TEXT:
--- START ---

WaterAid: Better Toilets Crucial to Keeping Girls in School
WaterAid has called on governments around the world to prioritise better toilets and washing facilities in schools, and to provide accurate information around menstruation, to ensure girls’ rights to education and equality.
As the Menstrual Hygiene Day was marked recently, the international organisation observed that one in three girls face inadequate toilets, and many others face social and cultural limits when on their periods around the world.
The call comes as nations prepare for a July 2018 review of the United Nations’ Sustainable Development Goal 6, to deliver water and sanitation to everyone, everywhere by 2030, which is expected to show that progress on sanitation is far behind.
According to a release issued by WaterAid Nigeria’s Communications & Media Manager, Oluseyi Abdulmalik,” more than a billion women and girls around the world must manage their periods without a safe, private place to go to the toilet, risking infection as well as being subject to ostracism and shame because of the stigma that still surrounds menstruation.
“Globally, about half of women and girls, around a quarter of the world’s population, are of reproductive age; most of them will menstruate every month. Menstruation is an important issue yet it is shrouded in silence because of deeply rooted taboos and negative social norms.
“Cultural beliefs and myths about menstruation are perpetuated by society and often portray women and girls as inferior to men and boys. This reinforces gender inequalities, often constitutes discrimination and has a negative impact on the fulfilment of the universal human rights to dignity, health and education of women and girls”, it added.
In many countries, women and girls are not allowed to cook, go to the farm or are even banished from the family home to an outdoor shed during each menstrual cycle.

--- END ---

DATASET EXTRACT:
--- START ---

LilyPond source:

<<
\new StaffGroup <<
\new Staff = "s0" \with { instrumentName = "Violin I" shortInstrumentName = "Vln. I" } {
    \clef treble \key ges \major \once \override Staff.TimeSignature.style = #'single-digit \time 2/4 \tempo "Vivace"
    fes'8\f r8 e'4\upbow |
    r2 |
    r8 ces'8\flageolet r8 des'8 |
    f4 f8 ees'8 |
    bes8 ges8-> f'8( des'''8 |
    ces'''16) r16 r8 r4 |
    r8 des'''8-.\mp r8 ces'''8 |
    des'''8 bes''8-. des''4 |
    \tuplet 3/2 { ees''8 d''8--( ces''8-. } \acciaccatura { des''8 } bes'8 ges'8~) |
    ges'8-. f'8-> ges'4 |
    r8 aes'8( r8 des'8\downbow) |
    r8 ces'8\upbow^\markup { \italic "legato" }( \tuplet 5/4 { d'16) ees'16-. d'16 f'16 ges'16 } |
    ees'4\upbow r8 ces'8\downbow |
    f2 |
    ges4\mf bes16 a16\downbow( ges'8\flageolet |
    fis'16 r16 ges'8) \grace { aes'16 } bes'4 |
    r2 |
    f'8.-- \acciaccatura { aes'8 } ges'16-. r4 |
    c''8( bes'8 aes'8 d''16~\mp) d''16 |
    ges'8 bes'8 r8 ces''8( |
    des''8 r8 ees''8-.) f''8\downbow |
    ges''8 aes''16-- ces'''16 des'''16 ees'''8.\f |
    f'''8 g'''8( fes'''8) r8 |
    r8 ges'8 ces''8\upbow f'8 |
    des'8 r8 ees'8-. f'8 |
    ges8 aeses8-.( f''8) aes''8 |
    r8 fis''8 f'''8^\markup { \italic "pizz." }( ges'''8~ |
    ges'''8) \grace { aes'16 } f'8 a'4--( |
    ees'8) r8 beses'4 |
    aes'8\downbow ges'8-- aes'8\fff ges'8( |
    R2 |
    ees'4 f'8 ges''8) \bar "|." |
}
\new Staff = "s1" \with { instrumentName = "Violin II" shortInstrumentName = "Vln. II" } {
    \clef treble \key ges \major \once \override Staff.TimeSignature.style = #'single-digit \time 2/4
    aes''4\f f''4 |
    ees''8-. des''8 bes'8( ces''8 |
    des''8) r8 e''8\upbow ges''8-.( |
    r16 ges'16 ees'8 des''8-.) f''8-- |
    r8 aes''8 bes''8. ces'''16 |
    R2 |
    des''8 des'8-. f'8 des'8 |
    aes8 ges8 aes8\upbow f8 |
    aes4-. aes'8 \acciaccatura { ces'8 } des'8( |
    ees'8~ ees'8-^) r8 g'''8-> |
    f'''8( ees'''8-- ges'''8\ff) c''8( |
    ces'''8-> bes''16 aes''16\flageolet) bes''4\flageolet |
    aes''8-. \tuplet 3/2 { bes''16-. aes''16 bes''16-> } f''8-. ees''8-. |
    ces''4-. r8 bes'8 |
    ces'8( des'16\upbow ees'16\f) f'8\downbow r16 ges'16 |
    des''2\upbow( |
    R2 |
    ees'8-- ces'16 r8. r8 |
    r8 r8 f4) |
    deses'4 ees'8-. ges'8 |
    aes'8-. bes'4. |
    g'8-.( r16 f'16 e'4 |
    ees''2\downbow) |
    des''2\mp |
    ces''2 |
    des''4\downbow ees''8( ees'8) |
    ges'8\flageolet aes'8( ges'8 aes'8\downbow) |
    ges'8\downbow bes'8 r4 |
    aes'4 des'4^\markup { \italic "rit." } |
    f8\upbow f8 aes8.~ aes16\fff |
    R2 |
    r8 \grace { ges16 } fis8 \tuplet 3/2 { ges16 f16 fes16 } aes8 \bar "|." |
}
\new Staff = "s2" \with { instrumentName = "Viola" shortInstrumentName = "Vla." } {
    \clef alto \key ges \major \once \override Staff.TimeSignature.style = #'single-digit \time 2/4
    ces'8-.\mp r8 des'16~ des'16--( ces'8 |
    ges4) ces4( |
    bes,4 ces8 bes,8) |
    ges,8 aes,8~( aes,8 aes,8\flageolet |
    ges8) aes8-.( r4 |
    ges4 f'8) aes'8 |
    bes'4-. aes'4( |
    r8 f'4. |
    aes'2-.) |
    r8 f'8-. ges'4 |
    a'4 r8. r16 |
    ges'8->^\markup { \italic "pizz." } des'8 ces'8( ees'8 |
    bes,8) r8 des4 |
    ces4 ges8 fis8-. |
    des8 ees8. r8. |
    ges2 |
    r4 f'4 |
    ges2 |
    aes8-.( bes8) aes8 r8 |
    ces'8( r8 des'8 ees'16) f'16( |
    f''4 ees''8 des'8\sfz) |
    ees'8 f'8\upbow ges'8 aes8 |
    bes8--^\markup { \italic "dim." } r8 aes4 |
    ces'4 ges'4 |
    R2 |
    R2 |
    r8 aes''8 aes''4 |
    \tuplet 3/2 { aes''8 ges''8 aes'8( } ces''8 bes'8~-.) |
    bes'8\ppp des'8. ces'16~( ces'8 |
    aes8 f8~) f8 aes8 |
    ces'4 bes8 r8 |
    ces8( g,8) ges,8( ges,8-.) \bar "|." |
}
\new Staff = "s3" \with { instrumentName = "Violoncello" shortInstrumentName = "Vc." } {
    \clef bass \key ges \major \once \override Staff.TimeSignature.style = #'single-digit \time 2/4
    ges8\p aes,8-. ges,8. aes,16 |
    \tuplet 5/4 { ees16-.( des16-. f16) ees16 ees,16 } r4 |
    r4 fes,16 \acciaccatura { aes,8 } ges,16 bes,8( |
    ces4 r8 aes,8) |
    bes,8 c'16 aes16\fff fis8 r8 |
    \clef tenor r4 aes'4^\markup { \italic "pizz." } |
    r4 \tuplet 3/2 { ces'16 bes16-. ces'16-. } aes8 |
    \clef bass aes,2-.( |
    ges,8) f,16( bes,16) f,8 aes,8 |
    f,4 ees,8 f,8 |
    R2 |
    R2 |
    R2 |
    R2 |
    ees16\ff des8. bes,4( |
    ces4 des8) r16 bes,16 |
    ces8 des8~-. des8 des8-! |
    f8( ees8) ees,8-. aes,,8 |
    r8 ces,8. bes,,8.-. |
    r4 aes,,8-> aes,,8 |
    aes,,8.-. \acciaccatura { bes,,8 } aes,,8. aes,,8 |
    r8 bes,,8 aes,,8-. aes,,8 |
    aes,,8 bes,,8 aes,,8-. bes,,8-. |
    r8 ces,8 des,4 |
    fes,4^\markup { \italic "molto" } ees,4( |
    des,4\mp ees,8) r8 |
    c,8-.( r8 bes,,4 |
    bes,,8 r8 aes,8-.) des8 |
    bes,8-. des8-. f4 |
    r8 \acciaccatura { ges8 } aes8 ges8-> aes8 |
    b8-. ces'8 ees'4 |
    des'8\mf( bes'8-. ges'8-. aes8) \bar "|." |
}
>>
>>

--- END ---

QUESTIONS ON THE MATERIAL:
• A. In the WaterAid article, what share of girls face inadequate toilets?
• B. Answer yes or no for each statement, quoting the words of the WaterAid article that decide it: (i) A review of Sustainable Development Goal 6 is planned for July 2018. (ii) The goal aims to deliver water and sanitation to everyone by 2050. (iii) About half of women and girls worldwide are of reproductive age.
• C. Write the next part of the WaterAid article, picking up after its last sentence.

RESPONSES BY TASK:
• A. One in three girls.

• B.
(i) Yes: "a July 2018 review of the United Nations’ Sustainable Development Goal 6"
(ii) No: "to deliver water and sanitation to everyone, everywhere by 2030"
(iii) Yes: "about half of women and girls, around a quarter of the world’s population, are of reproductive age"

• C.
WaterAid’s study on menstrual hygiene management in selected states in Nigeria, revealed deeply rooted attitudes and myths surrounding menstruation including the belief that a menstruating woman or girl is cursed and possessed by evil spirits and brings bad luck.
Such beliefs result in restrictions being placed on girls and women during their menstruation – including exclusion from attending religious services and even holding their infants in some of the communities. To make matters works, these women and girls lack access to safe water or private toilets at home, in schools and in public places. The effects are devastating.
Nearly half of schools in low- and middleincome countries like Nigeria do not have basic toilets – meaning girls who are menstruating risk embarrassment and shame during this time, and may decide not to attend school.
UNESCO estimates that 1 in 10 adolescent girls in Africa miss school during their menstruation and eventually drop out. An article in the medical journal PLOS Medicine, co-authored by WaterAid, highlights a lack of guidance, facilities and materials for girls to manage their periods at school, affecting their health, their education and their self-esteem.